─── Texto de origem ───
Potencialidades do Estado do Rio de Janeiro
Foi no litoral sul do Estado do Rio de Janeiro, no município de Angra dos Reis, que surgiram os primeiros cultivos comerciais pela iniciativa de alguns empresários, que inicialmente viam a atividade como um hobby, até perceberem o seu potencial como atividade econômica. Na primeira metade da década de 90 entraram em operação dois laboratórios de larvicultura voltados à produção de sementes de vieras: o do Instituto Antônio João Abdala (IAJA), e o do Instituto de Ecodesenvolvimento da Baía da Ilha Grande (IED-BIG). O primeiro contando com recursos próprios e o segundo patrocinado pela Petrobrás e Furnas e, atualmente, pela Eletronuclear. A princípio, o IED-BIG, uma instituição de caráter privado, conta com recursos financeiros de instituições públicas, tendo por objetivo promover o desenvolvimento regional, especialmente junto a pescadores artesanais.
Essas iniciativas pioneiras no Estrado foram acompanhadas de um amplo trabalho de marketing, que emprestou o nome vulgar francês coquille de Saint-Jacques, da espécie européia Pecten maximus, à espécie brasileira, visando obter vantagens de mercado e fazendo com que esta espécie seja até hoje conhecida e comercializada na região com esta denominação genérica.
A partir de 1996, com o projeto Desenvolvimento Sustentado da Ilha Grande (PNMA/PED), a Prefeitura Municipal de Angra dos Reis – PMAR, instalou 23 cultivos de mexilhões junto a 33 famílias de moradores de baixa renda da Ilha Grande, visando propiciar uma alternativa complementar de renda e melhoria da qualidade de vida dos ilhéus. No ano seguinte, a equipe de maricultura da PMAR, em um trabalho conjunto com técnicos da FIPERJ, iniciou um experimento com N. nodosus com vista a adequar a tecnologia de cultivo para os maricultores da Ilha Grande e para isso, utilizou sementes obtidas junto ao IAJA que, por problemas financeiros teve suas portas fechadas em 1999.
O sucesso destes experimentos, utilizando-se espinhel de superfície, porém com as lanternas a uma profundidade de 8 metros, estimulou a Prefeitura a fomentar o cultivo de vieiras junto aos maricultores da Ilha Grande, sendo que atualmente 12 produtores cultivam esta espécie. Para isso, foi firmado um convênio com o IED-BIG, que se comprometeu a fornecer 150 mil sementes no prazo de um ano, segundo um cronograma mensal. Paralelamente, o IED-BIG também passou a incentivar o cultivo de vieiras (coquilles) através de várias palestras, cursos em parcerias com o SEBRAE-RJ, convênios com instituições públicas e privadas, enviando sementes para diversos estados do país. Sua produção no ano de 1998 foi de 1,2 milhões de sementes. Somente no município de Angra dos Reis, legalizam-se junto à Marinha mais de 30 “fazendas marinhas” e, em função do desenvolvimento da atividade, foi criado o Pólo de Maricultura do Litoral Sul do Estado do Rio de Janeiro – POMALIS.
─── Dados de entrada ───
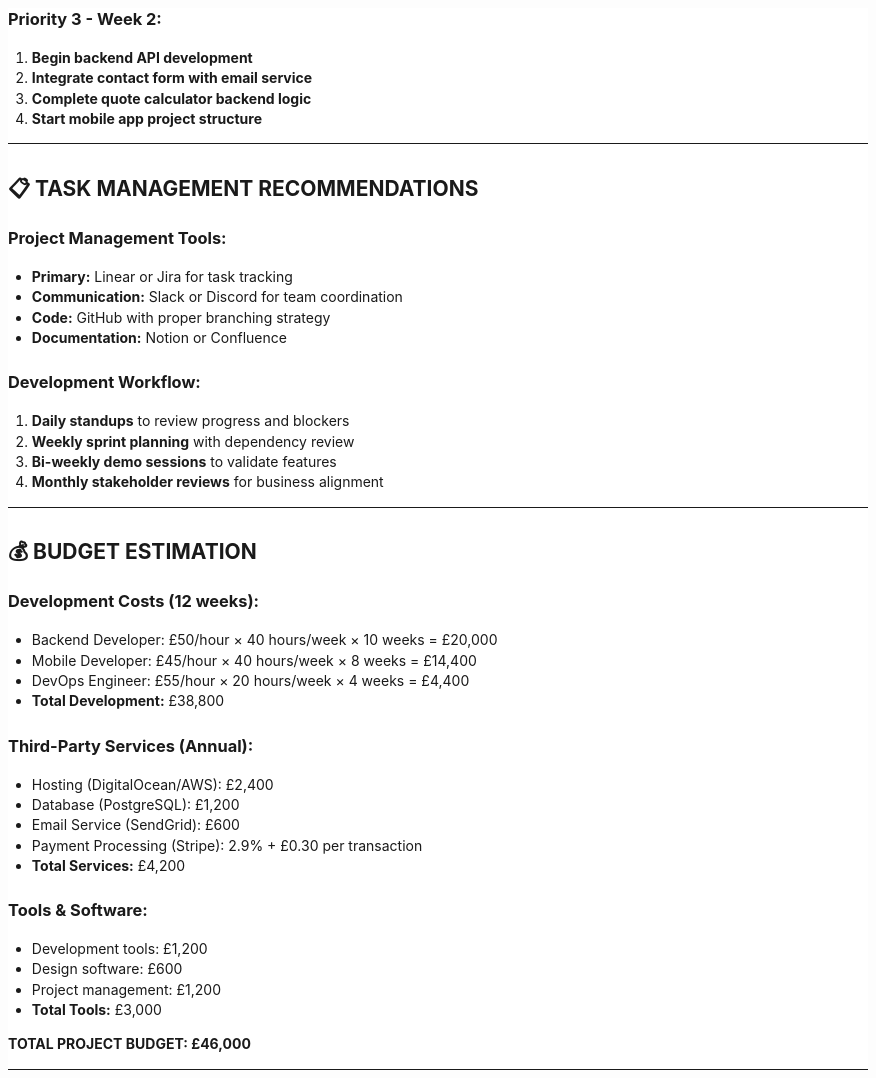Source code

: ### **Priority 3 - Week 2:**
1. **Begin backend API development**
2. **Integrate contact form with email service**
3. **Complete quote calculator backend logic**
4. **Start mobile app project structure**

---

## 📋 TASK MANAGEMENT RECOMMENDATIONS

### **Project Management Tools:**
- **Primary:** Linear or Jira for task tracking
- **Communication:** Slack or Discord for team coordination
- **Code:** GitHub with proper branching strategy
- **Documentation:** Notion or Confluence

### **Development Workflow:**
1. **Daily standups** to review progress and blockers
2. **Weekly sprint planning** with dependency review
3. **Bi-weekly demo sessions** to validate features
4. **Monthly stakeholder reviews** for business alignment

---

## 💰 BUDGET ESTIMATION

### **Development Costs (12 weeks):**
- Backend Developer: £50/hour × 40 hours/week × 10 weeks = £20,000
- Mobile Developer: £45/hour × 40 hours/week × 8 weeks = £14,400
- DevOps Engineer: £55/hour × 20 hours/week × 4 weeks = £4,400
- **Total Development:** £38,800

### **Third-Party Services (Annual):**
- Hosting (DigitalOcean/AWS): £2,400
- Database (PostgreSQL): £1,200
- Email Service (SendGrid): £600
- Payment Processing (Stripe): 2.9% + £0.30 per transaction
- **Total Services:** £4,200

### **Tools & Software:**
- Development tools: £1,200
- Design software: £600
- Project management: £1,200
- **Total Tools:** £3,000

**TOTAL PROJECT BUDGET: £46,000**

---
───
:: Lista de tarefas ::
• A. Diga se cada afirmação abaixo está de acordo com o texto de origem, respondendo sim ou não e citando as palavras do texto que decidem a questão: (i) o IAJA fechou as portas em 1999 por problemas financeiros; (ii) a Prefeitura de Angra dos Reis instalou 33 cultivos de mexilhões junto a 23 famílias; (iii) o IED-BIG se comprometeu a fornecer 150 mil sementes no prazo de um ano.
• B. Reproduza sem nenhuma mudança o trecho do texto de origem que vai de "A partir de" até "fechadas em 1999.".

:: Respostas ::
• A.
(i) Sim: "por problemas financeiros teve suas portas fechadas em 1999".
(ii) Não: "instalou 23 cultivos de mexilhões junto a 33 famílias de moradores de baixa renda da Ilha Grande".
(iii) Sim: "que se comprometeu a fornecer 150 mil sementes no prazo de um ano".

• B.
A partir de 1996, com o projeto Desenvolvimento Sustentado da Ilha Grande (PNMA/PED), a Prefeitura Municipal de Angra dos Reis – PMAR, instalou 23 cultivos de mexilhões junto a 33 famílias de moradores de baixa renda da Ilha Grande, visando propiciar uma alternativa complementar de renda e melhoria da qualidade de vida dos ilhéus. No ano seguinte, a equipe de maricultura da PMAR, em um trabalho conjunto com técnicos da FIPERJ, iniciou um experimento com N. nodosus com vista a adequar a tecnologia de cultivo para os maricultores da Ilha Grande e para isso, utilizou sementes obtidas junto ao IAJA que, por problemas financeiros teve suas portas fechadas em 1999.